Before the Fall God had defined the wages of sin—“In the day you eat thereof you shall surely die.”

God’s law had been broken and His justice cried for the penalty to be enforced.

Praise God for His mercy, the offender is spared—bt justice fell on another.

God clothed Adam and Eve with skins—animals must have been slain—in other words the penalty had been paid.

The application to the type is obvious.

The death of the Lord Jesus Christ was foreshadowed.

He laid down His life for sinners.

It was God who furnished the coats of skin.

They did nothing—God did it all.

This same truth is illustrated in the story of the Prodigal.

When the wanderer had taken his place as a sinner, the grace of the Gather’s heart was displayed.

“But the Father said to his servants, ‘Bring forth the best robe and put it on him.’”

The father did everything for his repentant son.

So it is with every sinner—Ephesians 2:8-9.

v.24—“So He drove out the man.”

This was the immediate climax in the Divine condemnation of the first sin.

Note that He did not drive them out without first providing for their spiritual needs.

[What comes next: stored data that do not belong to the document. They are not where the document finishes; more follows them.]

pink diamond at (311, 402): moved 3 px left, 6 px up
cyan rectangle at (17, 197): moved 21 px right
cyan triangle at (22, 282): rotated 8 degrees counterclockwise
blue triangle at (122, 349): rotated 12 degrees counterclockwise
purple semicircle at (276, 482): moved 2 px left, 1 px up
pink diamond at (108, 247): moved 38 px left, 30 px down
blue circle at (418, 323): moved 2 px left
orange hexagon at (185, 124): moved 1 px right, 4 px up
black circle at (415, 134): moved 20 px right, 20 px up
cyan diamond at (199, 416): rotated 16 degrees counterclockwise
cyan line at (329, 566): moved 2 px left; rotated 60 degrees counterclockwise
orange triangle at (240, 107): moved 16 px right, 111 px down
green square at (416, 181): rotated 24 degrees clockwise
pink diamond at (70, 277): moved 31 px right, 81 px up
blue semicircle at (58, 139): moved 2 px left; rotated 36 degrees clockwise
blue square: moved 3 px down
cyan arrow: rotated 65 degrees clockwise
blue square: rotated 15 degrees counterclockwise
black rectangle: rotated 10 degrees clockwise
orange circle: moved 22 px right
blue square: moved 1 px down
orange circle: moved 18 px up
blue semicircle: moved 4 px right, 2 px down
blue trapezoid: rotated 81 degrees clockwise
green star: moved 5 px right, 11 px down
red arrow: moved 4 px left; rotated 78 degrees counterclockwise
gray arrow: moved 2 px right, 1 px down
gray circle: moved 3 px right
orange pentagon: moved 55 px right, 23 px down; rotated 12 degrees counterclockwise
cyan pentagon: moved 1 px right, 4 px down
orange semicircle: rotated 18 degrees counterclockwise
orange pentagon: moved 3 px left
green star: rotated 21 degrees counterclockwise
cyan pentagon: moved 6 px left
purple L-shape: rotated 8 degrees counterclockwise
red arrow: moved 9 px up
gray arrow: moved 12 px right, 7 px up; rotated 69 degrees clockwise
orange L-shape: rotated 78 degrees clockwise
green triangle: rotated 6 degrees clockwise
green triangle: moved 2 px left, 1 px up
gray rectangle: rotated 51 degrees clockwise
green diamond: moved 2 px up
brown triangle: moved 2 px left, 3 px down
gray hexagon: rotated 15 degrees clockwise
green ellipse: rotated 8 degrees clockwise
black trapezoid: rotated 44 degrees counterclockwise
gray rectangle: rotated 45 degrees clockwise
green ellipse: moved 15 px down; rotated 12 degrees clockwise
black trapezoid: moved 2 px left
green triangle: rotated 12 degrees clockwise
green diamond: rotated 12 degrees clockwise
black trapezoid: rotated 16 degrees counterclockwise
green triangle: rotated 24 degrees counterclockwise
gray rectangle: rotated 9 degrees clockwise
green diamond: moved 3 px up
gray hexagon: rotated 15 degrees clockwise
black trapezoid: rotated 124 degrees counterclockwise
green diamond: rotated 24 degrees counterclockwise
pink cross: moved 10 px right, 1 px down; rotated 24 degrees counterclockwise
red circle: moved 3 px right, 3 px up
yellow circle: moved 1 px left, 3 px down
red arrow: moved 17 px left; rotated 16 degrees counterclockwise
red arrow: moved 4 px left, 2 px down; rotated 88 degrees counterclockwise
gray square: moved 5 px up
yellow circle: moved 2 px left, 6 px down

What a tragedy! God and man are now separated by sin.

Isaiah said, “Your sins have separated between you and God.”

While not physically dead, yet spiritually dead—separated from God.

Those who die in this condition take part in the “Second Death.”

The way to the tree of life was guarded by cherubim and also by a sword of fire.

This at first glance may seem rather drastic measures to take. On the contrary these measures show God’s deep love and concern for the human race.

See v.22—“Eat, and live forever.”

What a tragedy this would have been.

Instead God in Christ is offering eternal life to all who will believe.